I have two data sets of a particular structure:
User 1: Salad1: Tuna, Mayo, Lettuce ... Breakfast1: Egg, Avocado, Toast User 2: Salad1: Tuna, Mayo ... Breakfast1: Egg, Toast, Sausage
There are thousands of dishes, and the goal is to ensure that all the ingredients from User 1 dish are present in the corresponding recipe of User 2 data set. We can't overwrite the recipe in User 2 data set, removing their additions - we only need to ensure that the ingredients from the corresponding User 1 dishes are present, and add them in if they are absent.
Create a list of hashes for each recipe from each User:
Perform a 'difference' operation on the two string arrays and end up with a list of those recipies that don't match.
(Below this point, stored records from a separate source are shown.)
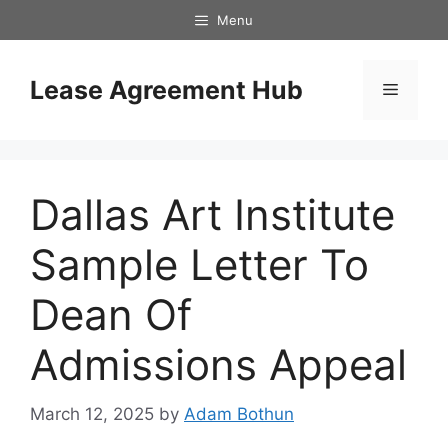
Skip
Menu
to
content
Lease Agreement Hub
Menu
Dallas Art Institute
Sample Letter To
Dean Of
Admissions Appeal
March 12, 2025
by
Adam Bothun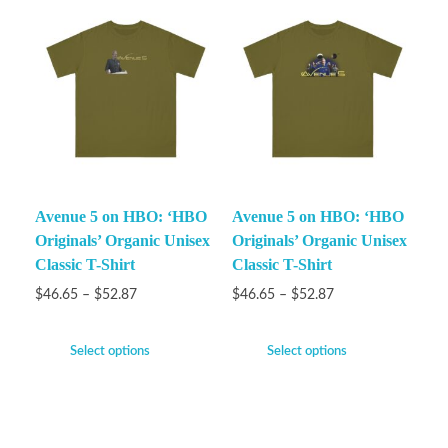
Avenue 5 on HBO: ‘HBO
Avenue 5 on HBO: ‘HBO
Originals’ Organic Unisex
Originals’ Organic Unisex
Classic T-Shirt
Classic T-Shirt
$
46.65
–
$
52.87
$
46.65
–
$
52.87
Select options
Select options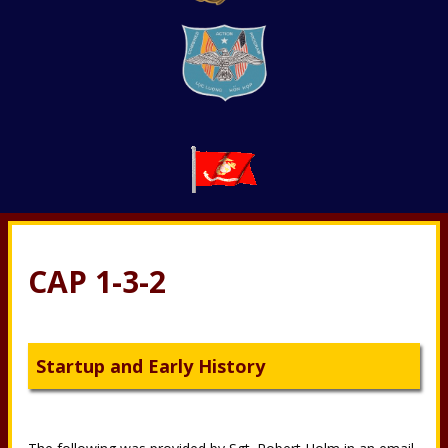
CAP 1-3-2
Startup and Early History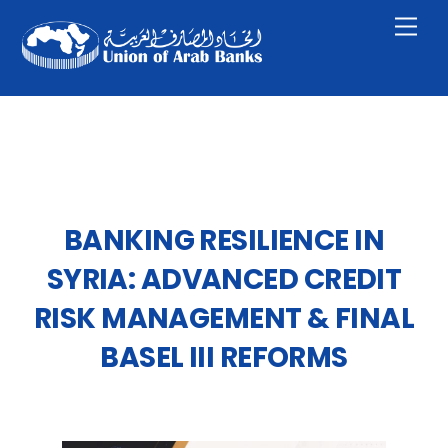
Skip
Men
to
content
BANKING RESILIENCE IN
SYRIA: ADVANCED CREDIT
RISK MANAGEMENT & FINAL
BASEL III REFORMS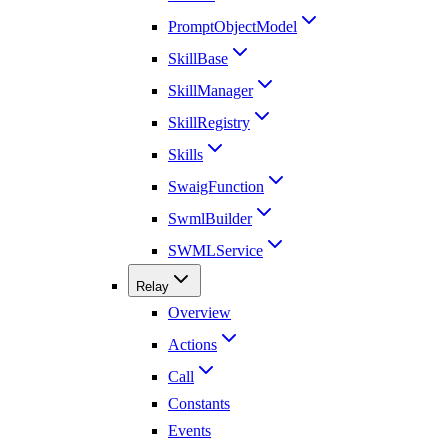
PromptObjectModel
SkillBase
SkillManager
SkillRegistry
Skills
SwaigFunction
SwmlBuilder
SWMLService
Relay
Overview
Actions
Call
Constants
Events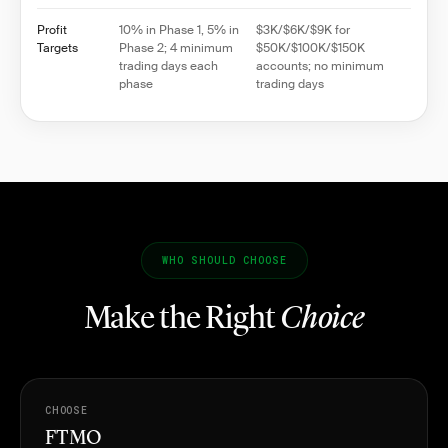
Profit
10% in Phase 1, 5% in
$3K/$6K/$9K for
Targets
Phase 2; 4 minimum
$50K/$100K/$150K
trading days each
accounts; no minimum
phase
trading days
WHO SHOULD CHOOSE
Make the Right
Choice
CHOOSE
FTMO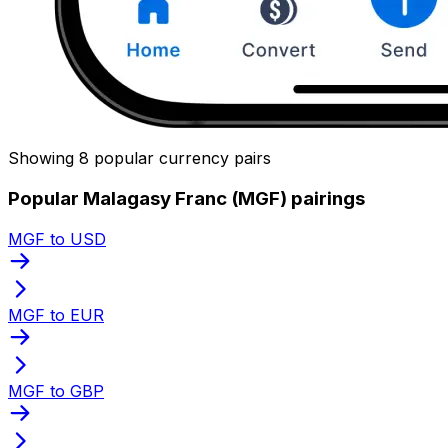
Showing 8 popular currency pairs
Popular Malagasy Franc (MGF) pairings
MGF to USD
MGF to EUR
MGF to GBP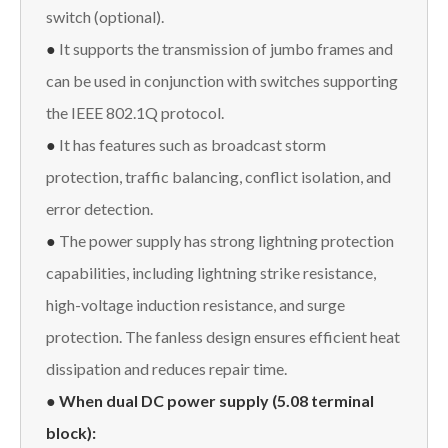
switch (optional).
●
It supports the transmission of jumbo frames and
can be used in conjunction with switches supporting
the IEEE 802.1Q protocol.
●
It has features such as broadcast storm
protection, traffic balancing, conflict isolation, and
error detection.
●
The power supply has strong lightning protection
capabilities, including lightning strike resistance,
high-voltage induction resistance, and surge
protection. The fanless design ensures efficient heat
dissipation and reduces repair time.
● When dual DC power supply (5.08 terminal
block):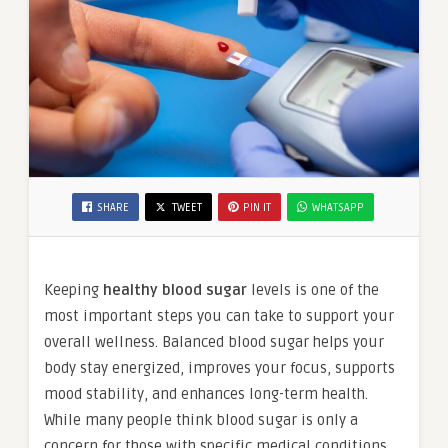
SHARE
TWEET
PIN IT
WHATSAPP
Keeping
healthy blood sugar
levels is one of the
most important steps you can take to support your
overall wellness. Balanced blood sugar helps your
body stay energized, improves your focus, supports
mood stability, and enhances long-term health.
While many people think blood sugar is only a
concern for those with specific medical conditions,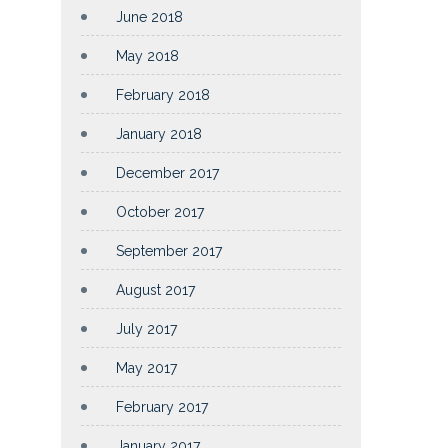
June 2018
May 2018
February 2018
January 2018
December 2017
October 2017
September 2017
August 2017
July 2017
May 2017
February 2017
January 2017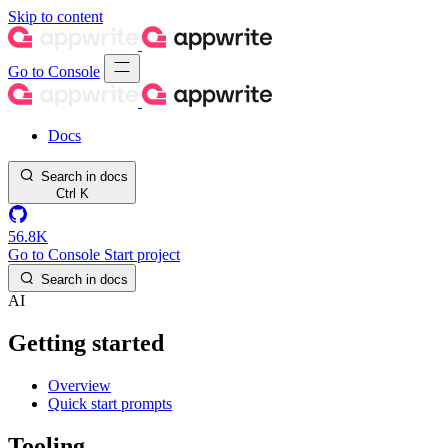
Skip to content
Go to Console
Docs
Search in docs
Ctrl
K
56.8K
Go to Console
Start project
Search in docs
AI
Getting started
Overview
Quick start prompts
Tooling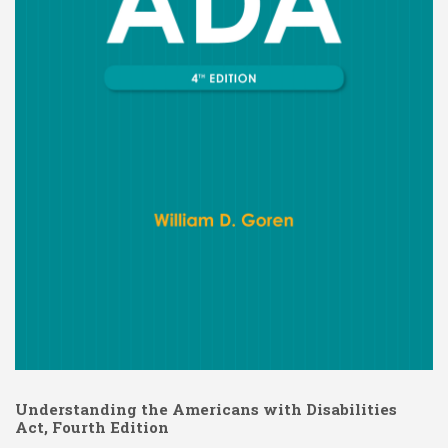
Understanding the Americans with Disabilities
Act, Fourth Edition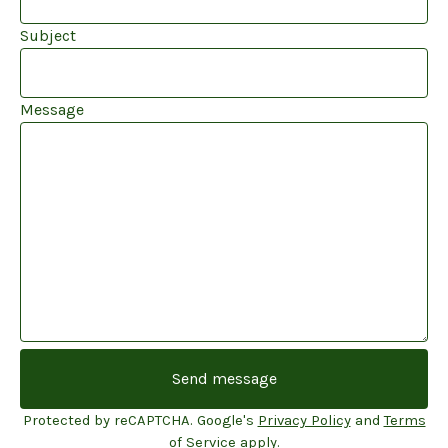
Subject
Message
Send message
Protected by reCAPTCHA. Google's
Privacy Policy
and
Terms
of Service
apply.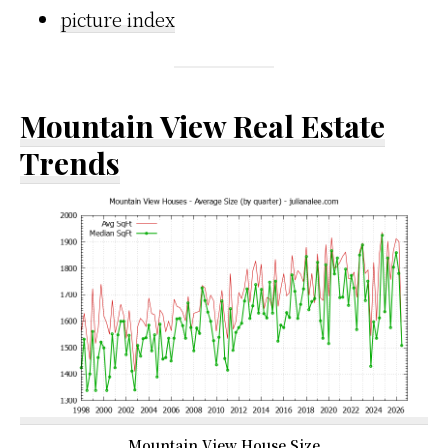
picture index
Mountain View Real Estate
Trends
Mountain View House Size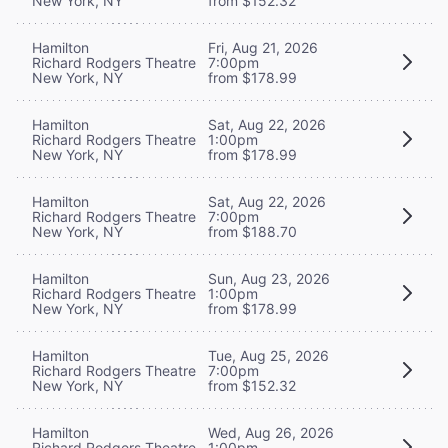
New York, NY
from $152.32
Hamilton
Fri, Aug 21, 2026
Richard Rodgers Theatre
7:00pm
New York, NY
from $178.99
Hamilton
Sat, Aug 22, 2026
Richard Rodgers Theatre
1:00pm
New York, NY
from $178.99
Hamilton
Sat, Aug 22, 2026
Richard Rodgers Theatre
7:00pm
New York, NY
from $188.70
Hamilton
Sun, Aug 23, 2026
Richard Rodgers Theatre
1:00pm
New York, NY
from $178.99
Hamilton
Tue, Aug 25, 2026
Richard Rodgers Theatre
7:00pm
New York, NY
from $152.32
Hamilton
Wed, Aug 26, 2026
Richard Rodgers Theatre
1:00pm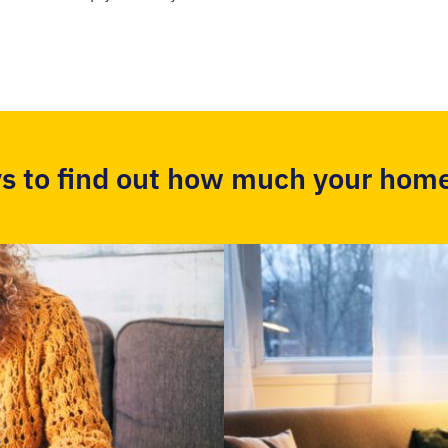
s to find out how much your home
Break away the dish identifier from each resulting string, find the dish in the second data set and append the missing ingridient.
Benefits of my solution
As you can see, once we add the 'Lettuce' to the Salad1 recipe of User2, the relevant dish will stop coming up in the 'Difference of hashes' output, and the consequent synchronisations will take much less time.
Problems with my solution
Sadly, the Breakfast1 recipe of User2 will keep flagging up the difference even after we add the 'Toast' entry to it, because here the user has added 'Sausage' to the list. This way, if User2 chooses to add a 'special ingridient' to each recipe we will end up evaluating every single dish in his database for having ingridients of the corresponding dish in User1 data set.
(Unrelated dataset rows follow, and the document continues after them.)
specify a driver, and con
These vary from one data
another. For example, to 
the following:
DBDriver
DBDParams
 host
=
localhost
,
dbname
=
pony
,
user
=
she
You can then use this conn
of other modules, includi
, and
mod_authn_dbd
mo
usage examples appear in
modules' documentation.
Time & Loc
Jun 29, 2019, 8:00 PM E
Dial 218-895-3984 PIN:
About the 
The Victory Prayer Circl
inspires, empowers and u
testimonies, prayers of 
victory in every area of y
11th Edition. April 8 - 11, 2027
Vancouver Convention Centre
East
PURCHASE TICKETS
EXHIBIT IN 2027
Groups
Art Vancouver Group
Essentially: my approach reduces the amount of individual dishes that I need to evaluate (iterate over ingridients to see if the ingridients from the User1 dataset are present), but I still need to evaluate those where extra ingridients were added.
Is there any established algorithm that would take the two datasets above, and return only 'dishes' from the second data set that need 'ingridients' added to them?